DATA FOR REVIEW START
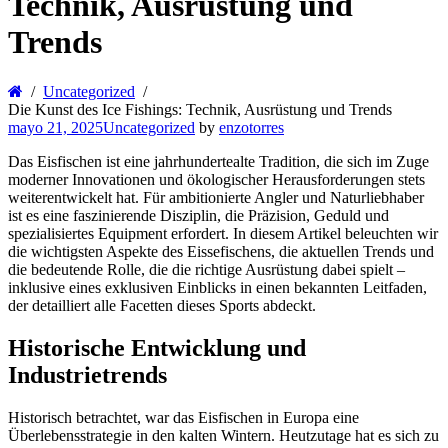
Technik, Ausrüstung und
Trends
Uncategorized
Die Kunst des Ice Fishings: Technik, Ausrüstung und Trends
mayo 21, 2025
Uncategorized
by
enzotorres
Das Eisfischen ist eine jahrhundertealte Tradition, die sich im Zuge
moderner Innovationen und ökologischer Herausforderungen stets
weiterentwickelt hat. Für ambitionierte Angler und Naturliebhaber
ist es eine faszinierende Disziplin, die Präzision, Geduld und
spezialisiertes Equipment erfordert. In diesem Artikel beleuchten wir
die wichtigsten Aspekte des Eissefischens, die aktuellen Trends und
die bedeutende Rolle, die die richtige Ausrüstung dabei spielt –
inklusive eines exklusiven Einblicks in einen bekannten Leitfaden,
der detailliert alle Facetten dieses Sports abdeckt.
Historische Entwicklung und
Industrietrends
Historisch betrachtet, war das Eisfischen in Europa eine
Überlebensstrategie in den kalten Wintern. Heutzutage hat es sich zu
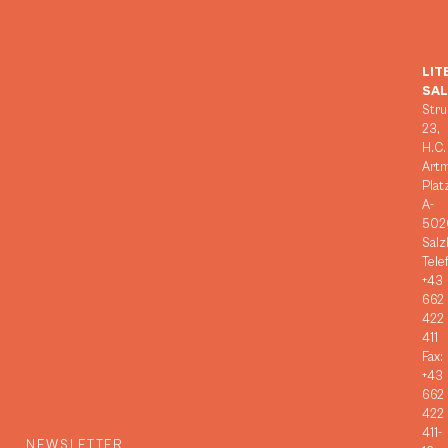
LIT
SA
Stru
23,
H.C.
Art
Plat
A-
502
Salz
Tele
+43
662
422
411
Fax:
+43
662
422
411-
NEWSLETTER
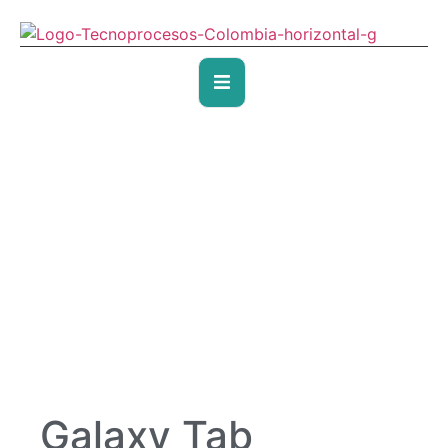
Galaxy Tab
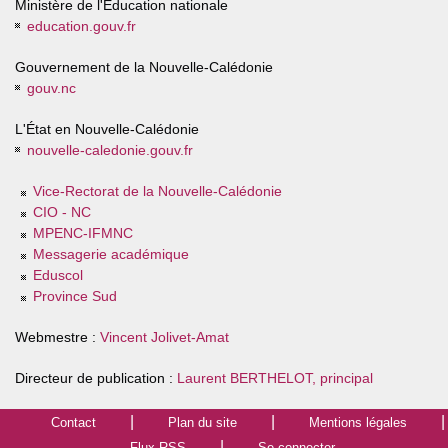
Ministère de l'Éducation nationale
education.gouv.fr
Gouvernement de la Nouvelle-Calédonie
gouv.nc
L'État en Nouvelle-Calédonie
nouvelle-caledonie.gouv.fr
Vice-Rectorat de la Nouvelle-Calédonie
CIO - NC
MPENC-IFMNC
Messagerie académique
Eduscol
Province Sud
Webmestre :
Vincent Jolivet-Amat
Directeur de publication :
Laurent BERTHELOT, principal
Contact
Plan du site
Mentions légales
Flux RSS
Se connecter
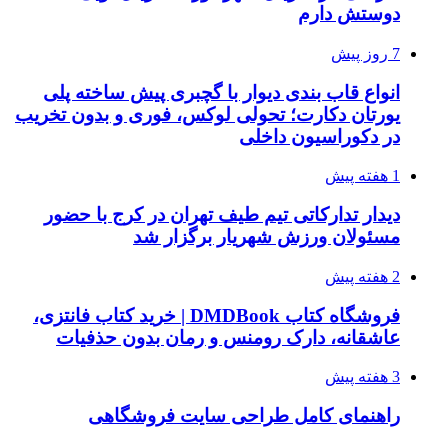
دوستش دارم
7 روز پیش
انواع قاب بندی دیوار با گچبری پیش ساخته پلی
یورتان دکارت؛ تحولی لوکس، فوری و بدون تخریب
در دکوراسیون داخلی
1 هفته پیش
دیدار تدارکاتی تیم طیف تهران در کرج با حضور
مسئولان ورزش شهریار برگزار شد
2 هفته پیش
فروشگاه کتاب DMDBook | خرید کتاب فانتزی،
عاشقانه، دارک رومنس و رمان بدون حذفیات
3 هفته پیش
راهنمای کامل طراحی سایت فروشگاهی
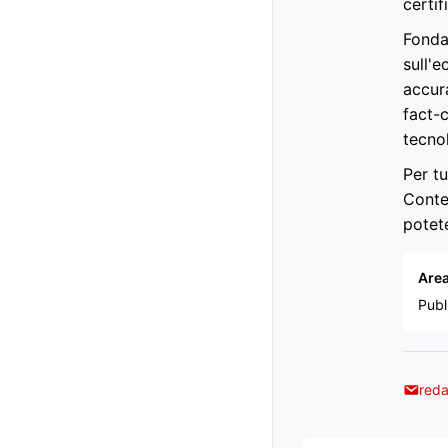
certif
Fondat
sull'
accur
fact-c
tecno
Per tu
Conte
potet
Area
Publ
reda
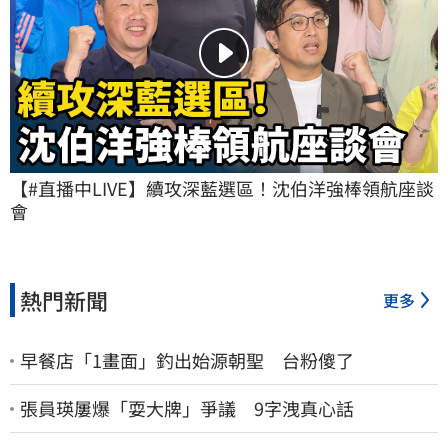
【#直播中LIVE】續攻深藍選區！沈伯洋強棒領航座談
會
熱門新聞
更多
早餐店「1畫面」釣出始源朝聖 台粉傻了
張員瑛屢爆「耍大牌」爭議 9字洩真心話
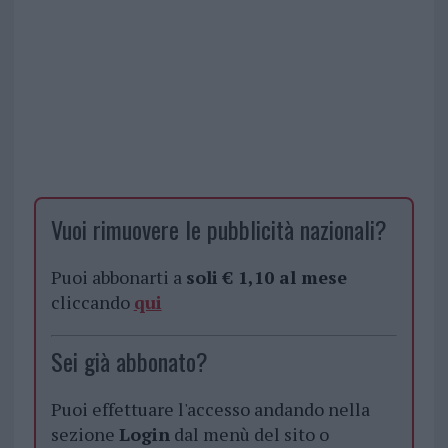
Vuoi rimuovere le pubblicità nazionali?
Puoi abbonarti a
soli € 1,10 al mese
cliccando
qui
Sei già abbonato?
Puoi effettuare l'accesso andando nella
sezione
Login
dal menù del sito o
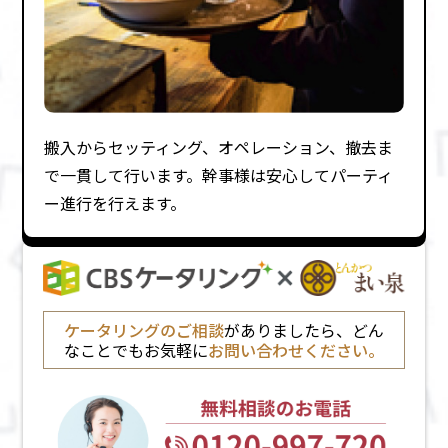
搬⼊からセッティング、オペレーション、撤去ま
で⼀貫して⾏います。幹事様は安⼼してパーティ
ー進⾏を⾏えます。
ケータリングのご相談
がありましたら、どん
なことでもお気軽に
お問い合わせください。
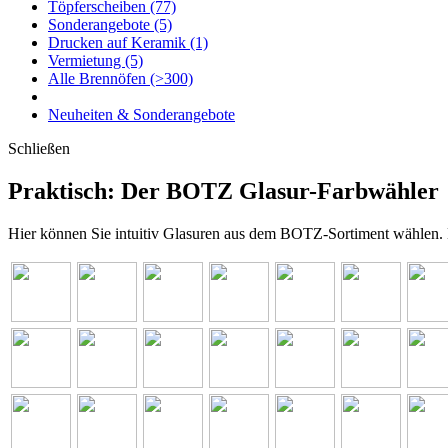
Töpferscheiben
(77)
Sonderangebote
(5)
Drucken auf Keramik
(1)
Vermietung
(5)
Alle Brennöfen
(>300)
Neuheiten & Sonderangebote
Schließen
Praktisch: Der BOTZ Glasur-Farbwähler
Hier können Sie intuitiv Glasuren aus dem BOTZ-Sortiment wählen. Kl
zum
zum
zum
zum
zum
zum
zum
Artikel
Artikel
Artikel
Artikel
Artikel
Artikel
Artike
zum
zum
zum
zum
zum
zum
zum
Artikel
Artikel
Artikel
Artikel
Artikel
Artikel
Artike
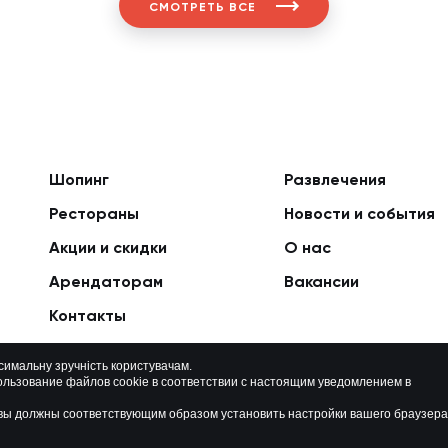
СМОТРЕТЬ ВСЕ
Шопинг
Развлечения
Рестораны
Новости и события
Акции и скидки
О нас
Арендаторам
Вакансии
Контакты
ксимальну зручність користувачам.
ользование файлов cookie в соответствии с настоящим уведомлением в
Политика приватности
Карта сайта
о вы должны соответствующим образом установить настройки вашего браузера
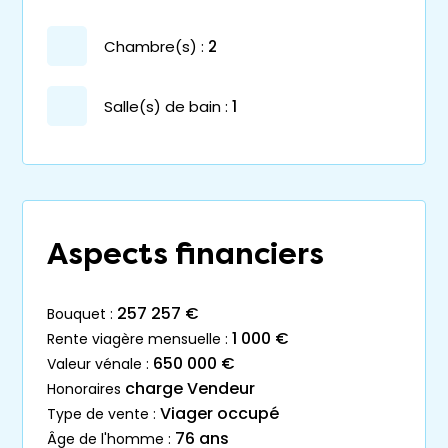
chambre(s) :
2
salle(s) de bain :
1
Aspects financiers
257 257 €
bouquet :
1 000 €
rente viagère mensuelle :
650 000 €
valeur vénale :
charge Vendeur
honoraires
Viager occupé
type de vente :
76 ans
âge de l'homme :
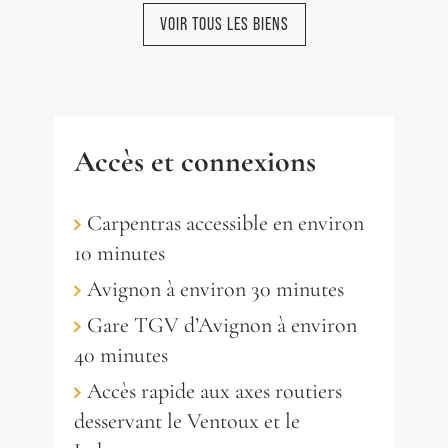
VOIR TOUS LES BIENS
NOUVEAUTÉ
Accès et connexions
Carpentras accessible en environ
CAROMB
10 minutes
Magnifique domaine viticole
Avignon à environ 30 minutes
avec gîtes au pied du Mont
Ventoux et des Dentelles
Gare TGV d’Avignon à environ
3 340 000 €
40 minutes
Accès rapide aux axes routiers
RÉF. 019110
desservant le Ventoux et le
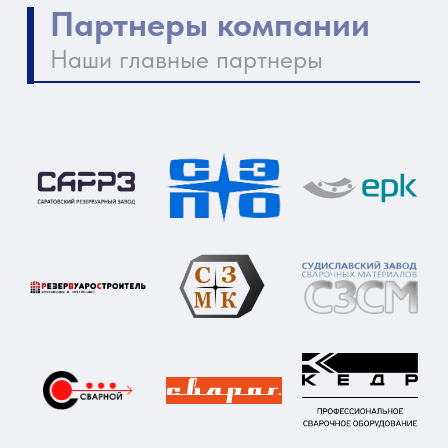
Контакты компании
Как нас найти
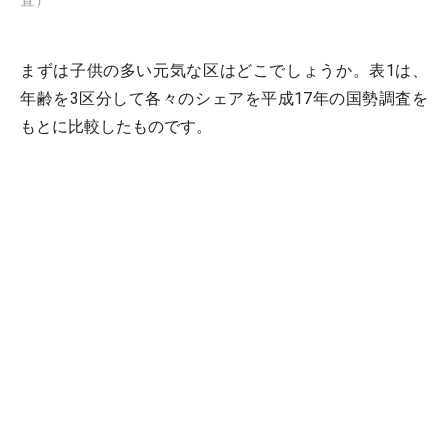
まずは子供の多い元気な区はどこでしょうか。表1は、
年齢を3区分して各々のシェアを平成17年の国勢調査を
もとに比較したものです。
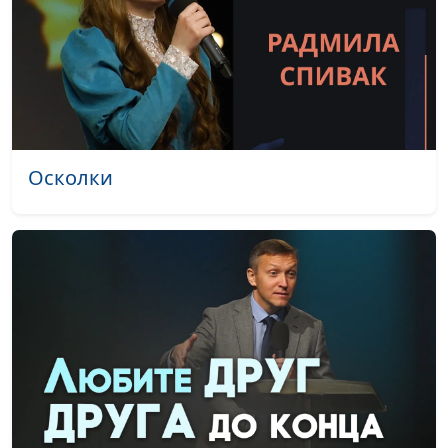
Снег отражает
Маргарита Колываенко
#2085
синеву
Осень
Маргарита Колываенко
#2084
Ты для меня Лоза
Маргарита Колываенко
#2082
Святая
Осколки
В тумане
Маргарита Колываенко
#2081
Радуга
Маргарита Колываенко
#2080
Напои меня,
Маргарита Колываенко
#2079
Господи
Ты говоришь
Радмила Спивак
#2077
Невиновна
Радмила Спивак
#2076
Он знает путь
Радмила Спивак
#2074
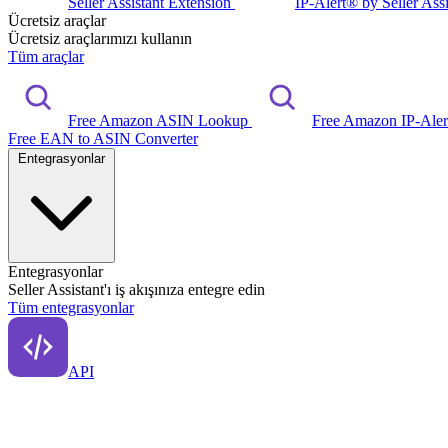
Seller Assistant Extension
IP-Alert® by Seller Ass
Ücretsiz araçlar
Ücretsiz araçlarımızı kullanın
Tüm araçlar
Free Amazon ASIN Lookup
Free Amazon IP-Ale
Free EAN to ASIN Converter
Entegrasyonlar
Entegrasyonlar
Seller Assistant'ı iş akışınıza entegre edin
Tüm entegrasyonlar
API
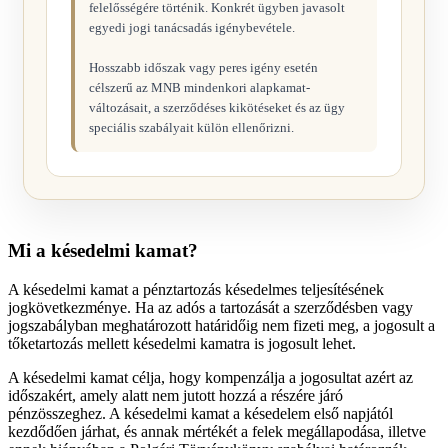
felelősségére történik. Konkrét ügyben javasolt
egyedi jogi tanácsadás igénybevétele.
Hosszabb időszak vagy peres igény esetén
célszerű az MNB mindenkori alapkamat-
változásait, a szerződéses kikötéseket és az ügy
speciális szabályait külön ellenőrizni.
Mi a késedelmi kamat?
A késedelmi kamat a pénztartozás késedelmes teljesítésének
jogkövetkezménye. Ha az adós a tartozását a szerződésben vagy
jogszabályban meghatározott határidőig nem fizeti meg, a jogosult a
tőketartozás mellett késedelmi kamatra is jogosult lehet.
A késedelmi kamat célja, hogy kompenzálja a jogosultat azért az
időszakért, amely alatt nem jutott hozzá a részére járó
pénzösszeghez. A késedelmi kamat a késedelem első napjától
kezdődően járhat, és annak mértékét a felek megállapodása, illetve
DATA FOR REVIEW END
EXERCISE DESCRIPTION
Give the entries above again word for word, without any pictures.

RESPONSE TO THE EXERCISE
Technik, Ausrüstung und
Trends
Uncategorized
Die Kunst des Ice Fishings: Technik, Ausrüstung und Trends
mayo 21, 2025
Uncategorized
by
enzotorres
Das Eisfischen ist eine jahrhundertealte Tradition, die sich im Zuge
moderner Innovationen und ökologischer Herausforderungen stets
weiterentwickelt hat. Für ambitionierte Angler und Naturliebhaber
ist es eine faszinierende Disziplin, die Präzision, Geduld und
spezialisiertes Equipment erfordert. In diesem Artikel beleuchten wir
die wichtigsten Aspekte des Eissefischens, die aktuellen Trends und
die bedeutende Rolle, die die richtige Ausrüstung dabei spielt –
inklusive eines exklusiven Einblicks in einen bekannten Leitfaden,
der detailliert alle Facetten dieses Sports abdeckt.
Historische Entwicklung und
Industrietrends
Historisch betrachtet, war das Eisfischen in Europa eine
Überlebensstrategie in den kalten Wintern. Heutzutage hat es sich zu
LIT
SA
Stru
23,
H.C.
Art
Plat
A-
502
Salz
Tele
+43
662
422
411
Fax:
+43
662
422
411-
NEWSLETTER
Galaxy Tab
Ministère de l'Éducation nationale
education.gouv.fr
Gouvernement de la Nouvelle-Calédonie
gouv.nc
L'État en Nouvelle-Calédonie
nouvelle-caledonie.gouv.fr
Vice-Rectorat de la Nouvelle-Calédonie
CIO - NC
MPENC-IFMNC
Messagerie académique
Eduscol
Province Sud
Webmestre :
Vincent Jolivet-Amat
Directeur de publication :
Laurent BERTHELOT, principal
Contact
Plan du site
Mentions légales
Flux RSS
Se connecter
دوستش دارم
7 روز پیش
انواع قاب بندی دیوار با گچبری پیش ساخته پلی
یورتان دکارت؛ تحولی لوکس، فوری و بدون تخریب
در دکوراسیون داخلی
1 هفته پیش
دیدار تدارکاتی تیم طیف تهران در کرج با حضور
مسئولان ورزش شهریار برگزار شد
2 هفته پیش
فروشگاه کتاب DMDBook | خرید کتاب فانتزی،
عاشقانه، دارک رومنس و رمان بدون حذفیات
3 هفته پیش
راهنمای کامل طراحی سایت فروشگاهی
certif
Fondat
sull'
accur
fact-c
tecno
Per tu
Conte
potet
Area
Publ
reda
【#直播中LIVE】續攻深藍選區！沈伯洋強棒領航座談
會
熱門新聞
更多
早餐店「1畫面」釣出始源朝聖 台粉傻了
張員瑛屢爆「耍大牌」爭議 9字洩真心話
Vuoi rimuovere le pubblicità nazionali?
Puoi abbonarti a
soli € 1,10 al mese
cliccando
qui
Sei già abbonato?
Puoi effettuare l'accesso andando nella
sezione
Login
dal menù del sito o
搬⼊からセッティング、オペレーション、撤去ま
で⼀貫して⾏います。幹事様は安⼼してパーティ
ー進⾏を⾏えます。
ケータリングのご相談
がありましたら、どん
なことでもお気軽に
お問い合わせください。
Töpferscheiben
(77)
Sonderangebote
(5)
Drucken auf Keramik
(1)
Vermietung
(5)
Alle Brennöfen
(>300)
Neuheiten & Sonderangebote
Schließen
Praktisch: Der BOTZ Glasur-Farbwähler
Hier können Sie intuitiv Glasuren aus dem BOTZ-Sortiment wählen. Kl
zum
zum
zum
zum
zum
zum
zum
Artikel
Artikel
Artikel
Artikel
Artikel
Artikel
Artike
zum
zum
zum
zum
zum
zum
zum
Artikel
Artikel
Artikel
Artikel
Artikel
Artikel
Artike
СМОТРЕТЬ ВСЕ
Шопинг
Развлечения
Рестораны
Новости и события
Акции и скидки
О нас
Арендаторам
Вакансии
Контакты
ксимальну зручність користувачам.
ользование файлов cookie в соответствии с настоящим уведомлением в
Политика приватности
Карта сайта
о вы должны соответствующим образом установить настройки вашего браузера
chambre(s) :
2
salle(s) de bain :
1
Aspects financiers
257 257 €
bouquet :
1 000 €
rente viagère mensuelle :
650 000 €
valeur vénale :
charge Vendeur
honoraires
Viager occupé
type de vente :
76 ans
âge de l'homme :
VOIR TOUS LES BIENS
NOUVEAUTÉ
Accès et connexions
Carpentras accessible en environ
CAROMB
10 minutes
Magnifique domaine viticole
Avignon à environ 30 minutes
avec gîtes au pied du Mont
Ventoux et des Dentelles
Gare TGV d’Avignon à environ
3 340 000 €
40 minutes
Accès rapide aux axes routiers
RÉF. 019110
desservant le Ventoux et le
Контакты компании
Как нас найти
まずは子供の多い元気な区はどこでしょうか。表1は、
年齢を3区分して各々のシェアを平成17年の国勢調査を
もとに比較したものです。
Снег отражает
Маргарита Колываенко
#2085
синеву
Осень
Маргарита Колываенко
#2084
Ты для меня Лоза
Маргарита Колываенко
#2082
Святая
Осколки
В тумане
Маргарита Колываенко
#2081
Радуга
Маргарита Колываенко
#2080
Напои меня,
Маргарита Колываенко
#2079
Господи
Ты говоришь
Радмила Спивак
#2077
Невиновна
Радмила Спивак
#2076
Он знает путь
Радмила Спивак
#2074
Seller Assistant Extension
IP-Alert® by Seller Ass
Ücretsiz araçlar
Ücretsiz araçlarımızı kullanın
Tüm araçlar
Free Amazon ASIN Lookup
Free Amazon IP-Ale
Free EAN to ASIN Converter
Entegrasyonlar
Entegrasyonlar
Seller Assistant'ı iş akışınıza entegre edin
Tüm entegrasyonlar
API
felelősségére történik. Konkrét ügyben javasolt
egyedi jogi tanácsadás igénybevétele.
Hosszabb időszak vagy peres igény esetén
célszerű az MNB mindenkori alapkamat-
változásait, a szerződéses kikötéseket és az ügy
speciális szabályait külön ellenőrizni.
Mi a késedelmi kamat?
A késedelmi kamat a pénztartozás késedelmes teljesítésének
jogkövetkezménye. Ha az adós a tartozását a szerződésben vagy
jogszabályban meghatározott határidőig nem fizeti meg, a jogosult a
tőketartozás mellett késedelmi kamatra is jogosult lehet.
A késedelmi kamat célja, hogy kompenzálja a jogosultat azért az
időszakért, amely alatt nem jutott hozzá a részére járó
pénzösszeghez. A késedelmi kamat a késedelem első napjától
kezdődően járhat, és annak mértékét a felek megállapodása, illetve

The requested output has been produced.